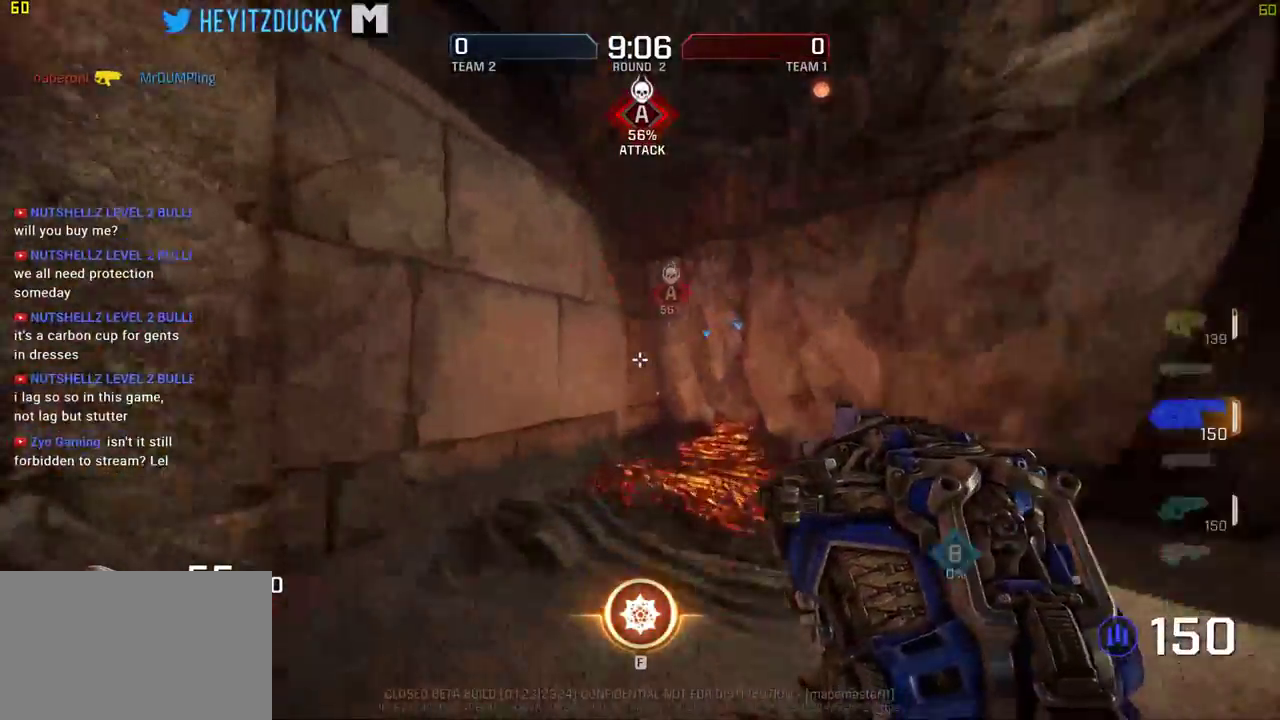
{"keys": ["a"], "mouse": [], "events": [[33, "d", "down"], [166, "d", "up"], [366, "d", "down"], [400, "w", "up"], [450, "a", "down"], [500, "d", "up"]]}
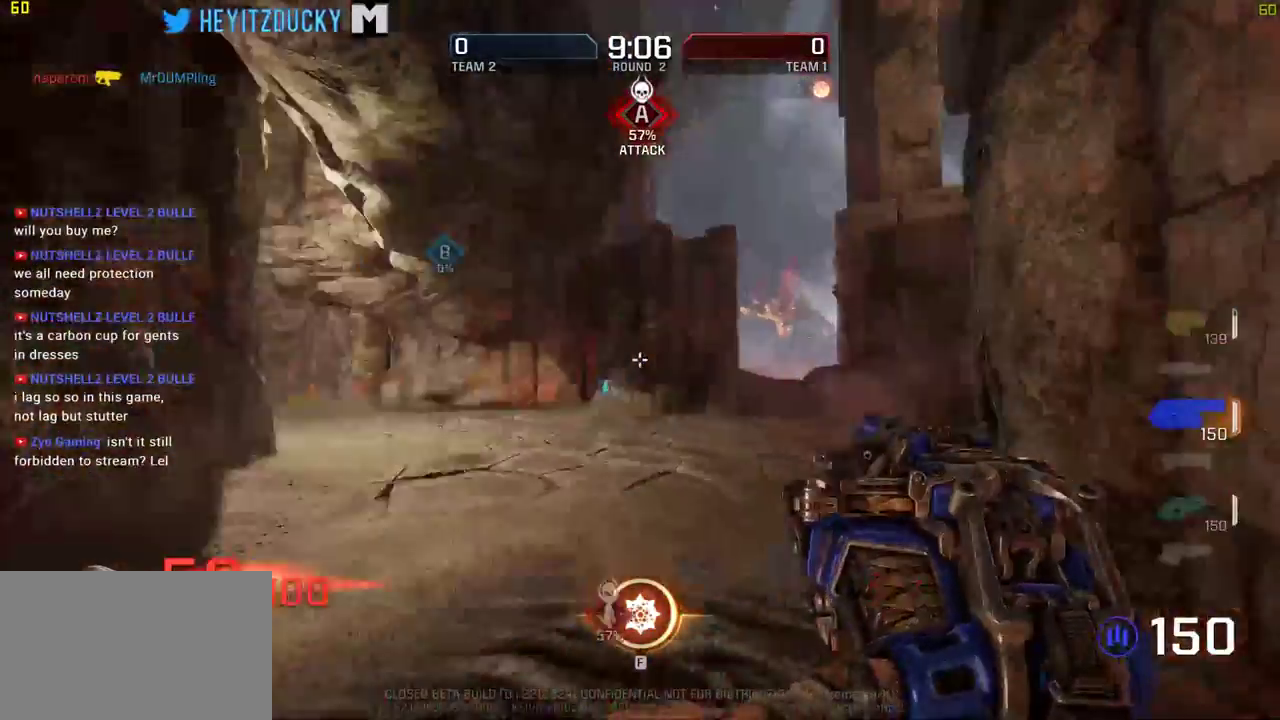
{"keys": ["w"], "mouse": [], "events": [[50, "w", "down"], [316, "a", "up"]]}
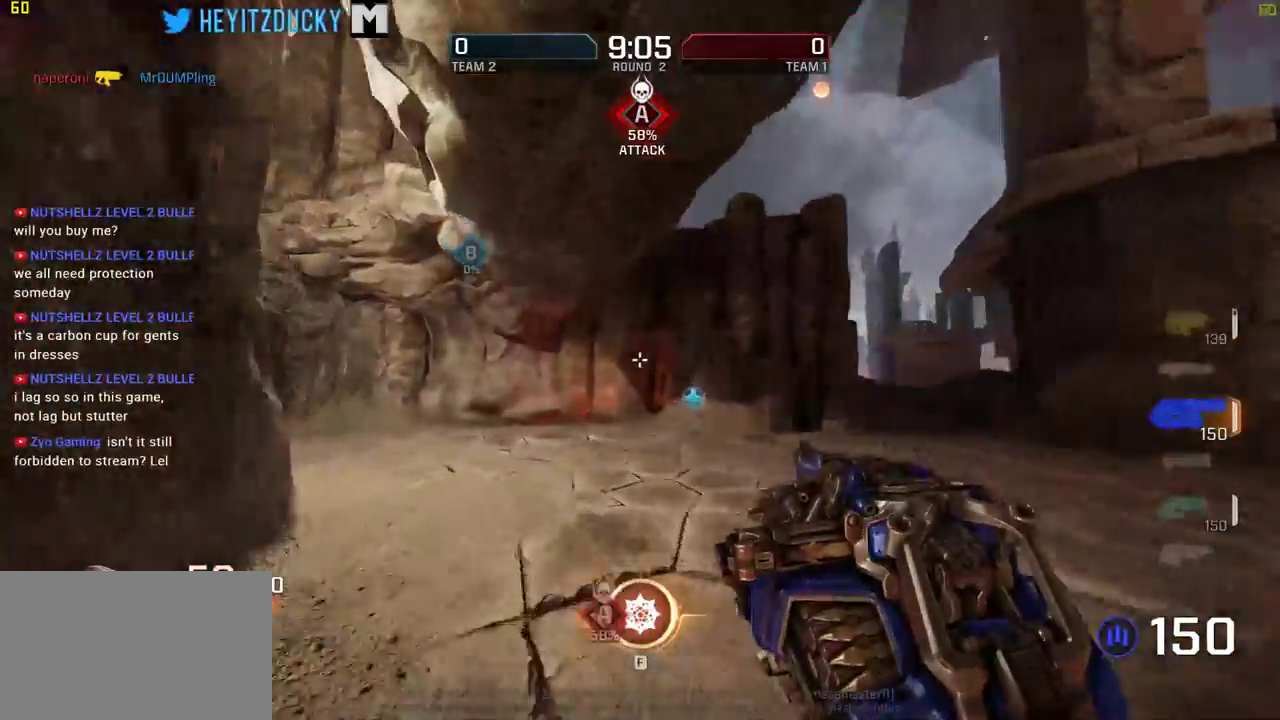
{"keys": ["w"], "mouse": [], "events": [[150, "d", "down"], [433, "d", "up"]]}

◇ ◇ ◇ ◇

▸ Work instructions:
Please restate all of the listing above word for word, with no pictures.

▸ Output:
{"keys": ["a"], "mouse": [], "events": [[33, "d", "down"], [166, "d", "up"], [366, "d", "down"], [400, "w", "up"], [450, "a", "down"], [500, "d", "up"]]}
{"keys": ["w"], "mouse": [], "events": [[50, "w", "down"], [316, "a", "up"]]}
{"keys": ["w"], "mouse": [], "events": [[150, "d", "down"], [433, "d", "up"]]}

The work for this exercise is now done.